In a prior post, I wrote about a report from the California Senate Appropriations Committee that estimated the cost of a proposed single payer system in the state. The report concluded that, under the single payer plan, health expenditures in the state would be around $400 billion per year, or 15% of California’s GDP.
Although many covered this as a ridiculously high figure, it is actually quite cheap relative to the US as a whole, which currently spends 18% of its GDP on health care. For those not reflexively afraid of large numbers, it is clear that this cost is definitely doable and is quite a bargain for the benefits the single-payer plan is said to provide.
After that report came out, a new, more detailed cost estimate was provided by economists at UMass Amherst. The methods in the UMass paper are mercifully easy to follow. The cost estimate basically works like this:
- Determine the current level of health expenditures in the state using the national health expenditure database. This includes spending on hospitals, physicians/clinics, pharmaceuticals, dental care, nursing homes, home health care, and insurance administration. This figure is $368.5 billion.
- From there, they determine how much health care utilization would increase under single payer. They assume that uninsured people would double their health care utilization and that underinsured people would increase their health care utilization by 15%. They inflate the spending of those groups of people by these percentages (adjusted slightly for the age composition of the two groups) and arrive at a new figure for total health expenditures in the state: $404.1 billion.
- From there, they determine how much savings a single-payer system could deliver over the current system. They estimate that savings on administrative costs would reduce total spending by 6.7%, that savings on pharmaceutical drugs would reduce total spending by 3.4%, that savings from switching to Medicare reimbursement rates would reduce total spending by 2.9%, and that savings on unnecessary services, inefficiently delivered services, prevention, and fraud would reduce total spending by 5%. In total, then, the cost savings trim 18% off the figure in (2), giving a final estimate of $331 billion, or 12.5% of GDP.

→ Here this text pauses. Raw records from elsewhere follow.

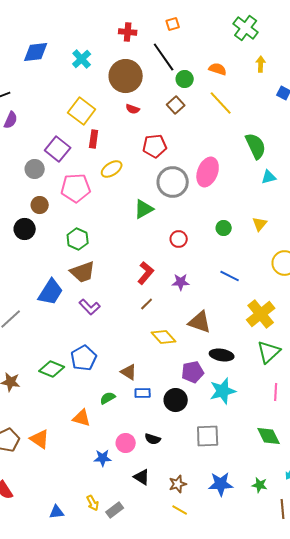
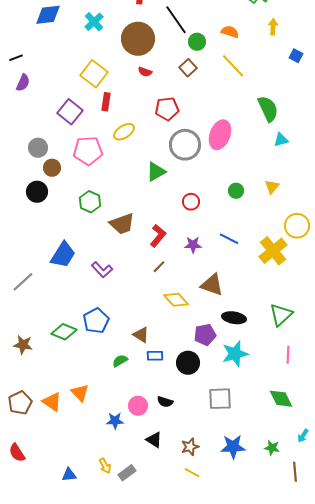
gray circle: (35, 169) -> (38, 148), moved
brown trapezoid: (83, 272) -> (122, 224), moved
blue line: (230, 276) -> (229, 239), moved
yellow cross: (261, 314) -> (273, 251), moved
orange triangle: (82, 418) -> (80, 393), moved, turned 30

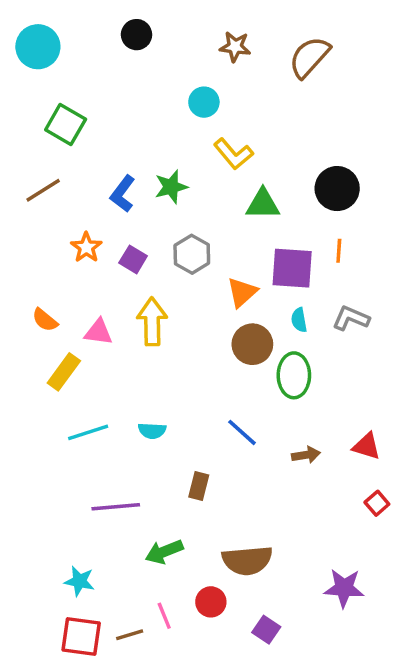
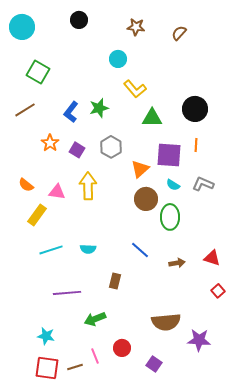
brown semicircle: (309, 57) -> (179, 33), size x0.6
cyan semicircle: (299, 320) -> (173, 185), turned -48
brown semicircle: (247, 560) -> (166, 322), moved

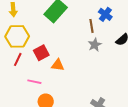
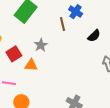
gray star: (95, 45) -> (41, 45), moved

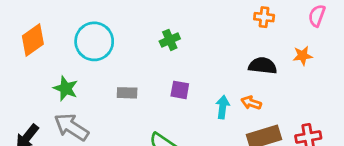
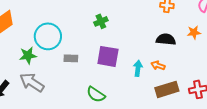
cyan circle: (94, 41) -> (48, 36), moved
green star: (66, 88) -> (28, 55), turned -30
purple square: (180, 90) -> (108, 56), size x1.6

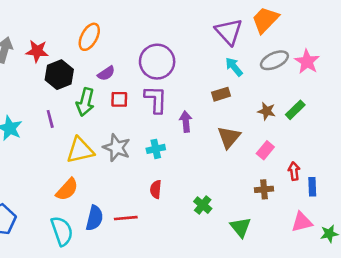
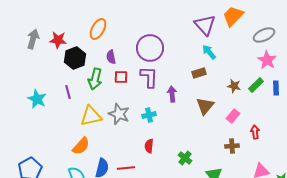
gray ellipse: (274, 60) -> (264, 35), moved
pink star: (307, 62) -> (267, 60), moved
purple semicircle: (106, 73) -> (111, 57), turned 112
blue rectangle: (312, 187) -> (276, 88), moved

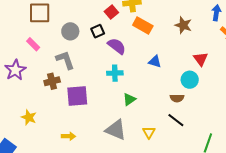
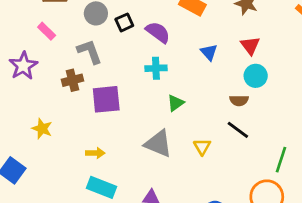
black square: (98, 31) -> (124, 22), moved
red triangle: (201, 59) -> (250, 46), moved
blue triangle: (155, 62) -> (209, 52), turned 32

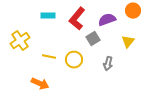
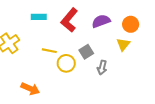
orange circle: (133, 11) -> (131, 24), moved
gray square: (93, 39) -> (86, 52), moved
yellow line: (49, 57) -> (49, 51), moved

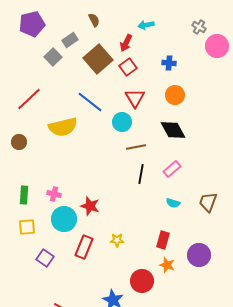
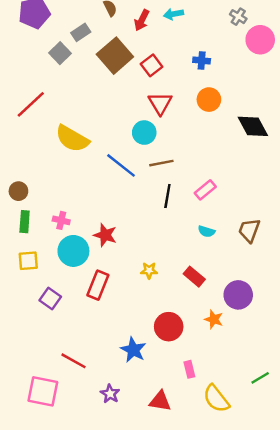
red arrow: (126, 43) -> (142, 20), moved
blue line: (90, 102) -> (121, 165), moved
yellow semicircle: (63, 127) -> (72, 139), turned 44
black diamond: (173, 130) -> (253, 126), moved
brown circle: (19, 142) -> (18, 191), moved
yellow star: (117, 240) -> (149, 270), moved
red rectangle: (163, 240) -> (194, 277), turned -66
orange star: (167, 265) -> (214, 319), moved

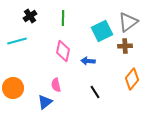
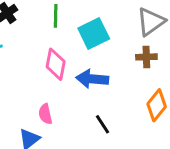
cyan square: (102, 31) -> (94, 33), moved
blue arrow: (88, 61) -> (92, 79), size x1.5

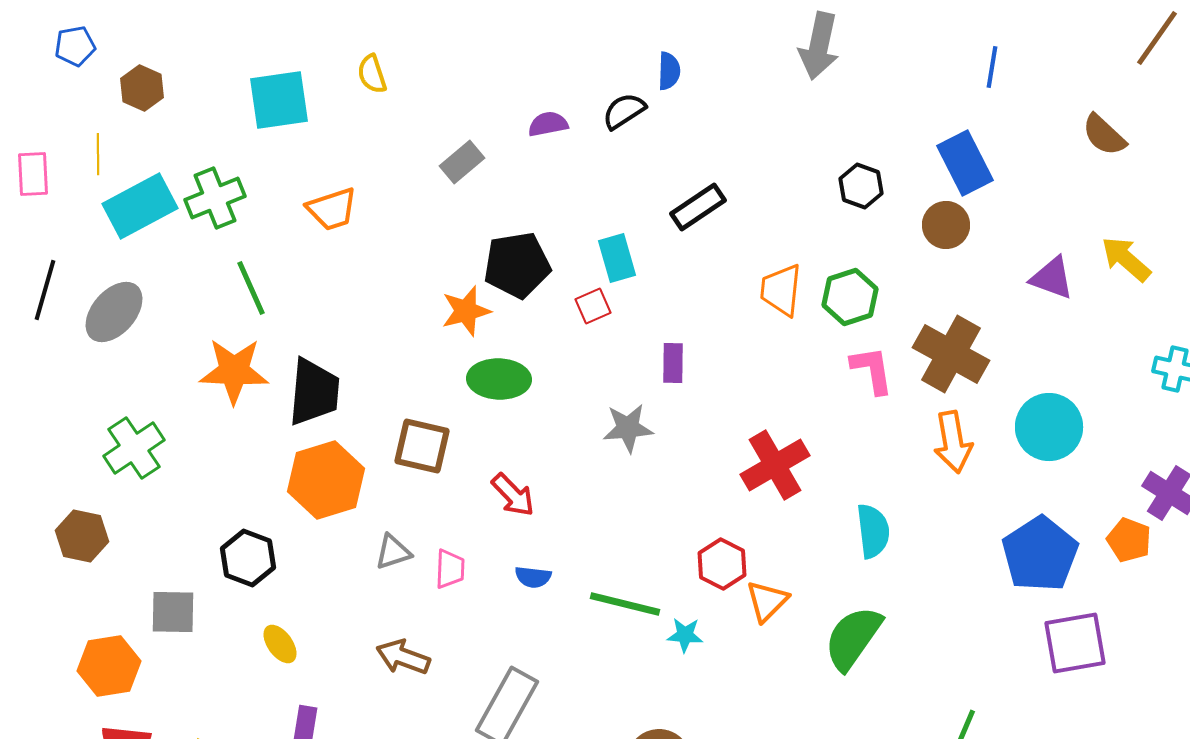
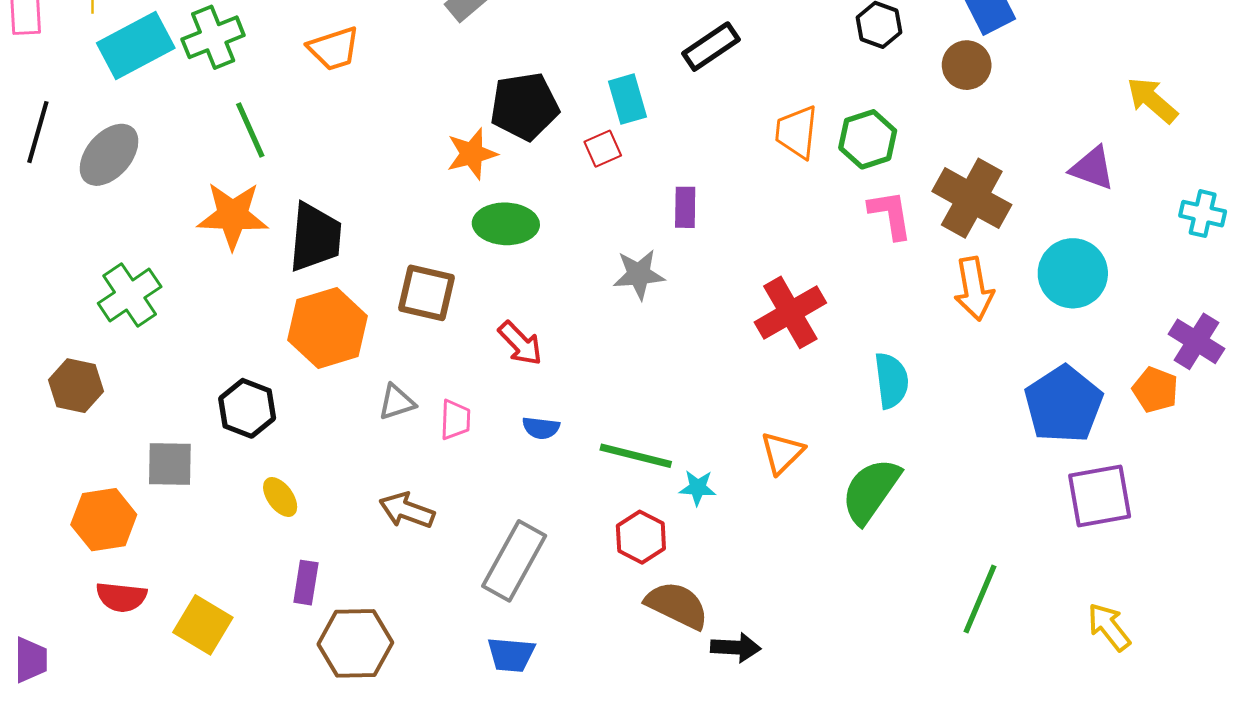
purple triangle: (1052, 278) -> (1092, 168), moved
red hexagon: (722, 564) -> (641, 537), moved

Needless to say, this cost is quite a bit lower than the one estimated previously by the Senate Appropriations Committee. If the costs really would just be 12.5% of GDP, then that means California’s health sector size would shrink to around the OECD average.
If the authors’ estimates are too rosy, it is probably because they underestimate how much utilization would increase.

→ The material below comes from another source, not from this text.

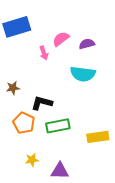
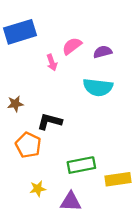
green rectangle: (58, 126) -> (81, 165), moved
yellow rectangle: (98, 137) -> (118, 179), moved

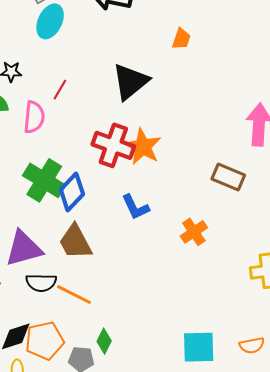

They estimate that the uninsured would double their utilization based on data showing that uninsured people consume about half as much health care as insured people consume, which seems reasonable enough. Then they estimate that underinsured people are 36% of the insured population and that their utilization would increase by 15%, which was the high-end estimate from a paper about what happens when people are switched from a no-cost-sharing plan to a high-deductible plan. And that’s it. That’s all they did on utilization, which may not have been enough.
But in any case, even if their utilization estimates were massively too low, the plan is still affordable. The authors could be off by 20% and the plan would still be eminently doable.